In an "update" to the market, the would-be development company had little to report but to say the process was ongoing and the government had failed to set any deadlines for its internal departments on a decision.
The decision-making process dates back to 2015 and has been hampered by the project's environmentally-sensitive location just over 30km from a UNESCO world heritage site.
The company told the market the government had received submissions from multiple "interested parties" and was unable to give "definitive timing" on its decision until it had a chance to review all documents received.
"The company requests that shareholders do not contact the government directly, as responding to enquiries is time consuming for those reviewing the Kallak project, taking them away from dealing with the matter in hand," the statement read.
In what appeared a reserved statement acknowledging shareholder frustration, while maintaining and optimistic tone, Beowulf chief executive Kurt Budge told the market the matter deserved a considered decision, while gently applying pressure to politicians.
"It is clear that the government is being thorough in its review, and taking the time it needs to complete a rigorous and objective assessment of the facts," he said.
"Though shareholders may be frustrated with no definitive timeline for a decision, Kallak is an important project for Jokkmokk and the county of Norrbotten and should be treated with the care and attention it deserves, and an observance of due process.
"The government has the opportunity to look at the ‘big picture', the interdependencies of capital projects in the region, mining, rail, port, and power, and the potential for Kallak to play its part in a sustainable economic future for Jokkmokk and Norrbotten.

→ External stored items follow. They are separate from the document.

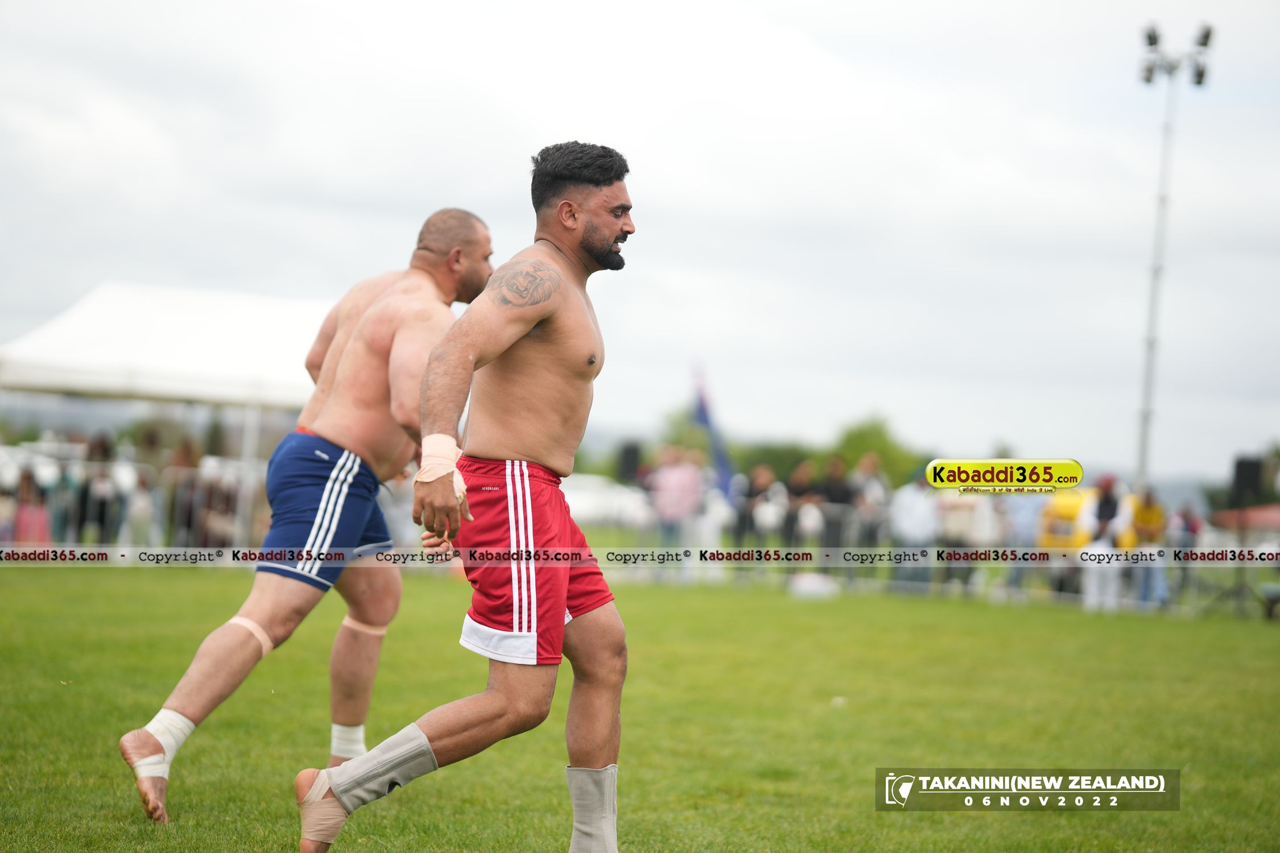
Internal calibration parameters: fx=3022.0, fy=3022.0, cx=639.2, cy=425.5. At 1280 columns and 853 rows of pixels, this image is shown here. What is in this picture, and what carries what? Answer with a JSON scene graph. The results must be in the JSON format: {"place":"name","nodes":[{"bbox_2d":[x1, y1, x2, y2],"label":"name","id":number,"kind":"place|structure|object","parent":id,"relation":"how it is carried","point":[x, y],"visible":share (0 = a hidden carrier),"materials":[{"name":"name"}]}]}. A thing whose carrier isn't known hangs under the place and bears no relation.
{"place":"outdoors","nodes":[
{"label":"outdoors","id":0,"kind":"place"},
{"bbox_2d":[0,0,1278,483],"label":"sky","id":1,"kind":"structure","parent":0,"point":[587,125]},
{"bbox_2d":[0,559,1279,852],"label":"lawn","id":2,"kind":"structure","parent":0,"point":[710,598],"materials":[{"name":"green plant"}]},
{"bbox_2d":[120,209,493,825],"label":"man","id":3,"kind":"object","parent":2,"relation":"on","point":[479,252],"visible":0.92},
{"bbox_2d":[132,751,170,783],"label":"bandage","id":4,"kind":"object","parent":3,"relation":"on","point":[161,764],"visible":0.6,"materials":[{"name":"white fabric"}]},
{"bbox_2d":[141,709,196,763],"label":"bandage","id":5,"kind":"object","parent":3,"relation":"attached to","point":[161,715],"visible":0.63,"materials":[{"name":"white fabric"}]},
{"bbox_2d":[225,613,274,656],"label":"tape","id":6,"kind":"object","parent":3,"relation":"on","point":[259,635],"visible":0.53,"materials":[{"name":"beige fabric"}]},
{"bbox_2d":[340,612,387,636],"label":"tape","id":7,"kind":"object","parent":3,"relation":"attached to","point":[379,632],"visible":0.59,"materials":[{"name":"beige fabric"}]},
{"bbox_2d":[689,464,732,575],"label":"person","id":8,"kind":"object","parent":2,"relation":"on","point":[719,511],"visible":0.68},
{"bbox_2d":[783,460,819,562],"label":"person","id":9,"kind":"object","parent":2,"relation":"on","point":[802,483],"visible":0.86},
{"bbox_2d":[788,572,838,599],"label":"white bag","id":10,"kind":"object","parent":2,"relation":"on","point":[810,585],"visible":0.94,"materials":[{"name":"white plastic"}]},
{"bbox_2d":[816,456,855,575],"label":"person","id":11,"kind":"object","parent":2,"relation":"on","point":[835,496],"visible":0.77},
{"bbox_2d":[847,452,890,560],"label":"person","id":12,"kind":"object","parent":2,"relation":"on","point":[872,483],"visible":0.79},
{"bbox_2d":[888,467,940,593],"label":"person","id":13,"kind":"object","parent":2,"relation":"on","point":[908,513],"visible":0.85},
{"bbox_2d":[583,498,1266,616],"label":"fence","id":14,"kind":"object","parent":2,"relation":"on","point":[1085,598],"visible":0.46,"materials":[{"name":"metal"}]},
{"bbox_2d":[933,483,996,593],"label":"person","id":15,"kind":"object","parent":2,"relation":"on","point":[955,523],"visible":0.82},
{"bbox_2d":[998,489,1046,595],"label":"person","id":16,"kind":"object","parent":2,"relation":"on","point":[1023,508],"visible":0.72},
{"bbox_2d":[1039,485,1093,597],"label":"person","id":17,"kind":"object","parent":2,"relation":"on","point":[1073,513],"visible":0.65},
{"bbox_2d":[1079,475,1135,612],"label":"person","id":18,"kind":"object","parent":2,"relation":"on","point":[1108,491],"visible":0.77},
{"bbox_2d":[1124,485,1167,610],"label":"person","id":19,"kind":"object","parent":2,"relation":"on","point":[1143,518],"visible":0.78},
{"bbox_2d":[1167,502,1202,604],"label":"person","id":20,"kind":"object","parent":2,"relation":"on","point":[1193,531],"visible":0.8},
{"bbox_2d":[1206,452,1276,619],"label":"speaker stand","id":21,"kind":"object","parent":2,"relation":"on","point":[1238,466],"visible":0.84,"materials":[{"name":"black metal"}]},
{"bbox_2d":[1231,454,1265,503],"label":"loudspeaker","id":22,"kind":"object","parent":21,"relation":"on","point":[1241,463],"visible":0.92,"materials":[{"name":"black plastic"}]},
{"label":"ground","id":23,"kind":"structure","parent":0},
{"bbox_2d":[11,469,51,544],"label":"person","id":24,"kind":"object","parent":23,"relation":"on","point":[36,513],"visible":0.68},
{"bbox_2d":[74,430,118,543],"label":"person","id":25,"kind":"object","parent":23,"relation":"on","point":[101,483],"visible":0.84},
{"bbox_2d":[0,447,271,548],"label":"fence","id":26,"kind":"object","parent":23,"relation":"on","point":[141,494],"visible":0.49,"materials":[{"name":"metal"}]},
{"bbox_2d":[120,459,155,546],"label":"person","id":27,"kind":"object","parent":23,"relation":"on","point":[136,518],"visible":0.84},
{"bbox_2d":[1,281,333,556],"label":"canopy tent","id":28,"kind":"object","parent":23,"relation":"on","point":[91,309],"visible":0.73,"materials":[{"name":"white fabric"}]},
{"bbox_2d":[166,438,215,544],"label":"person","id":29,"kind":"object","parent":23,"relation":"on","point":[189,525],"visible":0.72},
{"bbox_2d":[297,144,636,852],"label":"man","id":30,"kind":"object","parent":23,"relation":"on","point":[562,595],"visible":0.96},
{"bbox_2d":[296,767,350,852],"label":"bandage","id":31,"kind":"object","parent":30,"relation":"on","point":[337,832],"visible":0.77,"materials":[{"name":"beige fabric"}]},
{"bbox_2d":[414,434,466,502],"label":"tape","id":32,"kind":"object","parent":30,"relation":"on","point":[437,438],"visible":0.67,"materials":[{"name":"fabric"}]},
{"bbox_2d":[560,472,654,528],"label":"vehicle","id":33,"kind":"object","parent":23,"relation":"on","point":[574,503],"visible":0.56,"materials":[{"name":"white"}]},
{"bbox_2d":[616,440,642,483],"label":"loudspeaker","id":34,"kind":"object","parent":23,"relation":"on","point":[630,451],"visible":0.83,"materials":[{"name":"black plastic"}]},
{"bbox_2d":[650,444,704,557],"label":"person","id":35,"kind":"object","parent":23,"relation":"on","point":[680,483],"visible":0.91},
{"bbox_2d":[691,364,737,501],"label":"flag","id":36,"kind":"object","parent":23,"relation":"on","point":[705,418],"visible":0.75,"materials":[{"name":"blue fabric"}]},
{"bbox_2d":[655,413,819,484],"label":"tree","id":37,"kind":"object","parent":23,"relation":"on","point":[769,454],"visible":0.43,"materials":[{"name":"green plant"}]},
{"bbox_2d":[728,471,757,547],"label":"person","id":38,"kind":"object","parent":23,"relation":"on","point":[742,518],"visible":0.65},
{"bbox_2d":[740,463,781,555],"label":"person","id":39,"kind":"object","parent":23,"relation":"on","point":[760,478],"visible":0.87},
{"bbox_2d":[832,415,919,487],"label":"tree","id":40,"kind":"object","parent":23,"relation":"on","point":[880,436],"visible":0.58,"materials":[{"name":"green plant"}]},
{"bbox_2d":[1134,22,1212,493],"label":"floodlight pole","id":41,"kind":"object","parent":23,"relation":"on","point":[1153,299],"visible":0.79,"materials":[{"name":"grey metal"}]},
{"bbox_2d":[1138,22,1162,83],"label":"floodlight","id":42,"kind":"object","parent":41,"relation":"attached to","point":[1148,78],"visible":0.72,"materials":[{"name":"black metal"}]},
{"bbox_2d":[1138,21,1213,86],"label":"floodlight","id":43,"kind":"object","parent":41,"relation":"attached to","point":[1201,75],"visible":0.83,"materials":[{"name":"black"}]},
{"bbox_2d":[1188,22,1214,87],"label":"floodlight","id":44,"kind":"object","parent":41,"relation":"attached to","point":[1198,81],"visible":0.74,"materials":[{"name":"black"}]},
{"bbox_2d":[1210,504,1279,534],"label":"red canopy","id":45,"kind":"object","parent":23,"relation":"on","point":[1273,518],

"Kallak has support from local and regional politicians, and business focused agencies, who recognise that the company has invested SEK77 million (US$91 million), and that it is committed to developing an innovative, modern, and sustainable mining project, that showcases the best of what Sweden can deliver."
Kallak has a JORC compliant indicated resource of 118.5 million tonnes at 27.5% Fe and inferred resource of 33.8Mt at 26.2% Fe. Production of a "super-high-grade" magnetite concentrate of more than 71% Fe content and low levels of deleterious elements was achieved in 2015.
Sweden was a AAA-rated jurisdiction in the Investment Risk Index from Mining Journal's 2017 World Risk Report (feat. MineHutte ratings).